I used to be thoroughly amused when people would (usually enthusiastically) provide me with unwarranted explanations or interjections in conversations about how they were ‘so happy,’ ‘completely fine with X,’ or (my very favourite!) that they were ‘so in love.’
Why would this amuse me so? Ah. I’m glad you might (didn’t) ask! It was because we all recognise these types of statements as painfully obvious lies, and these people are not fooling a damn soul. Most importantly these people are not fooling themselves, yet they continue to employ these practices perhaps in the hope that one day they will believe the words they say. I think the idea is that the more they speak these words and remain unchallenged – as most people would not and do not point out that these types of statements contradict with what they know and see, out of courtesy – perhaps the more ‘true’ they can become. It’s one of those peculiar social practices which always made me shake my head and laugh, even though I too would smile and nod to this nonsense.
Until very recently, these conversations made me feel superior in some way to those who would attempt to relay these natratives. This wasn’t very mature or kind of me. In fact, I think this says a lot about me that I am glad is no longer accurate.

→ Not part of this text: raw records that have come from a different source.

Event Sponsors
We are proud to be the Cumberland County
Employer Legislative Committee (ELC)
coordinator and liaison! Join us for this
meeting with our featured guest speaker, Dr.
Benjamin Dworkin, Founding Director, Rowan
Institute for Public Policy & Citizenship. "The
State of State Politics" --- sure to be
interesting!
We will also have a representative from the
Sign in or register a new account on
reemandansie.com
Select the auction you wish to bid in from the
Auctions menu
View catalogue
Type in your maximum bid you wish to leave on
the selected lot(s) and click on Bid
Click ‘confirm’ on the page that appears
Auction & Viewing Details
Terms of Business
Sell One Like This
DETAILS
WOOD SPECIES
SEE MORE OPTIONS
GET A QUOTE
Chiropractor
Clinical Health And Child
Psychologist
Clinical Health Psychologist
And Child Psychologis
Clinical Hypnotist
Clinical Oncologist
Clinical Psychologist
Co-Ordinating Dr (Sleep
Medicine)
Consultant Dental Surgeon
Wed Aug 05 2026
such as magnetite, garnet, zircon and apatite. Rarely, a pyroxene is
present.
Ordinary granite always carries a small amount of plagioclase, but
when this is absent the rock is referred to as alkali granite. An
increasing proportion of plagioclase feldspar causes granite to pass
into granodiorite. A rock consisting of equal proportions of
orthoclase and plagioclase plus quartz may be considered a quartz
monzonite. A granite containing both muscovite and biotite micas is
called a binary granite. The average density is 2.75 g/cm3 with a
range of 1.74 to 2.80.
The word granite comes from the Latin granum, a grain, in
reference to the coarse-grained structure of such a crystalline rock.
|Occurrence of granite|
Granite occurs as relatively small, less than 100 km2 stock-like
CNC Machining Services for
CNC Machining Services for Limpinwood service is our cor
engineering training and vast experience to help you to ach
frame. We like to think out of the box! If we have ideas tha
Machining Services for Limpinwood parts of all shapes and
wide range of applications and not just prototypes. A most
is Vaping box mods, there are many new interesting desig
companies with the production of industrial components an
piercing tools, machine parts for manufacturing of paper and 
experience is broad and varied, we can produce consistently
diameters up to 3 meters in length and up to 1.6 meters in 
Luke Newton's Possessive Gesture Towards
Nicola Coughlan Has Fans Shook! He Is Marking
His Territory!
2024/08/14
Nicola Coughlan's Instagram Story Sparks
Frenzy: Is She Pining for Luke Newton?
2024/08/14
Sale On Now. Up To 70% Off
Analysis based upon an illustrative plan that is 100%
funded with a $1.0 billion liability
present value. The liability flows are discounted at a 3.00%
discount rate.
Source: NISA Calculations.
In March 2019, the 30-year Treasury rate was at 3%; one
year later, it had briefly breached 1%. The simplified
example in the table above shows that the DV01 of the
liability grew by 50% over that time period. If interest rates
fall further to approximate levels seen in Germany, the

Here is the issue, though. Far too many people who are close to me (friends, peers, and especially family) have been employing these practices at an increased frequency in recent years. It has gotten to a point that instead of amused or entertained, I feel pity now. The themes I can identify which induce said pity are denial, disappointment, or some sort of settling when one knows one can and ought to do better. It appears that the former is an attempted remedy for the latter two, although the three are unquestionably intertwined.
All of this leaves me feeling very sad, and as such I will no longer smile, nod, or otherwise actively or passively condone this practice.